The gooseberry bush should be sturdy and not too tall with upward branches that grow away from the center of the bush. The optimum shape for such a bush, is a wine glass shape, which has an open and airy center with a distinctive form.
The main stem should be maintained at a height of 6 inches. In the plant's first winter season, begin the pruning process. To get a wide but neat form, cut off all but 3-4 main branches, that are growing outwards and upwards.
Shorten these main branches by 6 inches from their tip. This strengthens them and helps promote further branching for the bush to grow. Branches that droop or loll too low, should be trimmed.
Trim away dead and brittle stems. In some areas of the bush, where there are too many branches, prune away excess and tangled branches. Cut off branches that grow above or below the 6 inch stem. Look for new growth and shoots towards the outer side of the bush. Don't trim such growth but older side shoots should be trimmed back to within 1" of their base.
In the 2nd year of growth, shorten the main stems of last year by half. Shorten any new side shoots which have grown this year. This is also the year in which the plant starts to bear fruit.
Fruits will grow only from shoots, that are at least 2 years old. Any low hanging or dangling branches, even with fruit, should be pruned away. Such fruit attracts rats and insects, which will then attack the entire plant.
In the 3rd year, trim all main leading stems by half of their new growth. Remove crisscrossing branches and reduce branches at the center. Shorten any downward or upward pointing branches, to 2-3 inches. Once the plant starts bearing fruit, the younger stems will produce better and more fruit, so prune away older stems.
It is best to maintain branches of 1, 2 and 3 years of age on the bush. 3 years and older gooseberry bushes require minimum maintenance and pruning. At such an age, the bush must be pruned twice a year, once in the summer, once in the winter.

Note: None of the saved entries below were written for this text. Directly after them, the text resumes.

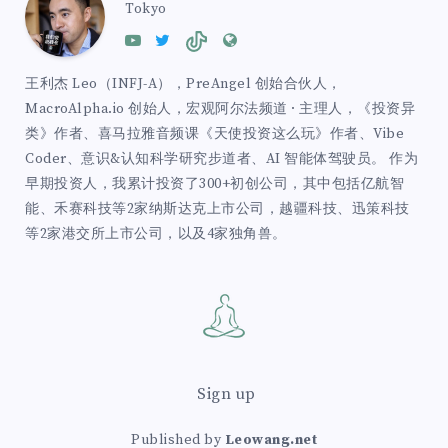
Tokyo
王利杰 Leo（INFJ-A），PreAngel 创始合伙人，
MacroAlpha.io 创始人，宏观阿尔法频道 · 主理人，《投资异
类》作者、喜马拉雅音频课《天使投资这么玩》作者、Vibe
Coder、意识&认知科学研究步道者、AI 智能体驾驶员。 作为
早期投资人，我累计投资了300+初创公司，其中包括亿航智
能、禾赛科技等2家纳斯达克上市公司，越疆科技、迅策科技
等2家港交所上市公司，以及4家独角兽。
Sign up
Published by
Leowang.net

Aside from pruning, a gardener must also be vigilant against natural pests and enemies of the gooseberry bush. A fruit bearing tree will attract birds such as bullfinches, so cover the bush with netting. The gooseberry sawfly, fruitworm and currantworm are 3 insect pests that should be watched for.
Inspect leaves for holes or caterpillar bite marks and if found, remove the pests by hand. While pruning, protect your hands from the sharp thorns of the bush, with gloves and wearing a long sleeved coat. In summation, the gooseberry bush is quite fertile and an easy to grow bush, if the proper care and pruning steps are followed.